PASSAGE SHOWN
The distinction matters because language models can produce confident, fluent text about topics where their training data was incomplete or outdated. Grounding introduces a check on that tendency by making the model draw from a defined source and, in many implementations, cite it. AI products for high-stakes domains, such as legal or financial information, typically treat grounding as a core design requirement.
A grounded response can point users to a source. An ungrounded response asks users to trust the model. When teams decide whether to ground an AI feature, they are making a tradeoff between response breadth and trustworthiness, a conversation that benefits from shared vocabulary across product, design, and engineering.[5]
Knowledge cutoff
A knowledge cutoff is the date after which a language model has no information from training. Because LLMs are trained on static datasets compiled up to a specific point, the model cannot know about events or developments that occurred after that date. Asking a model about something post-cutoff will produce either a refusal, a guess, or outdated information presented with false confidence. Knowledge cutoffs have direct product implications. An AI assistant built on a model with a two-year-old cutoff may give incorrect answers about current software versions, regulations, or product details without signaling any uncertainty. This is not a bug in the usual sense. It is a structural constraint of how the model was built.
Product teams address knowledge cutoffs through RAG, which supplements the model with current information at inference time, or through fine-tuning to update domain knowledge. Some products surface the cutoff date in the UI to set user expectations. For product managers writing specs for AI features, defining how the product handles questions about recent events is a necessary requirement, not an edge case.

WHAT TO WORK ON
A. Copy the part of the passage on grounding and knowledge cutoffs from "The distinction matters" to "core design requirement." word for word.
B. Extend the passage on grounding and knowledge cutoffs, picking up after its last sentence.

EXERCISE DATA
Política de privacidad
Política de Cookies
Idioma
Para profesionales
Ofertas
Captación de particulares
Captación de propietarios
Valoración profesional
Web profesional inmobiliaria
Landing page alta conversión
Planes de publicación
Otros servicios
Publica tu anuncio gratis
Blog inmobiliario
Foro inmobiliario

ANSWERS TO THE EXERCISES
A.
The distinction matters because language models can produce confident, fluent text about topics where their training data was incomplete or outdated. Grounding introduces a check on that tendency by making the model draw from a defined source and, in many implementations, cite it. AI products for high-stakes domains, such as legal or financial information, typically treat grounding as a core design requirement.

B.
Pro Tip! When a user asks an AI feature about recent events and gets confident but wrong answers, a knowledge cutoff is often the root cause.
Model alignment
Model alignment is the process of ensuring a language model's behavior reflects the values, goals, and constraints its developers and operators intend. An aligned model responds helpfully, refuses harmful requests, avoids misleading outputs, and behaves consistently with the product's design intent. Misalignment occurs when behavior diverges, whether by being too restrictive, too permissive, or unpredictable.
Alignment is distinct from capability. A highly capable model can still be misaligned, generating content that is harmful, off-brand, or legally risky in certain contexts. An over-aligned model creates a different problem, refusing reasonable requests out of excessive caution and frustrating users. Alignment surfaces when users report that an AI feature won't do what they ask, or when a model produces outputs the team did not anticipate. These situations, whether too restrictive or too permissive, are alignment problems. Treating alignment as a named concept helps teams diagnose and discuss it in vocabulary that engineering, legal, and policy stakeholders share.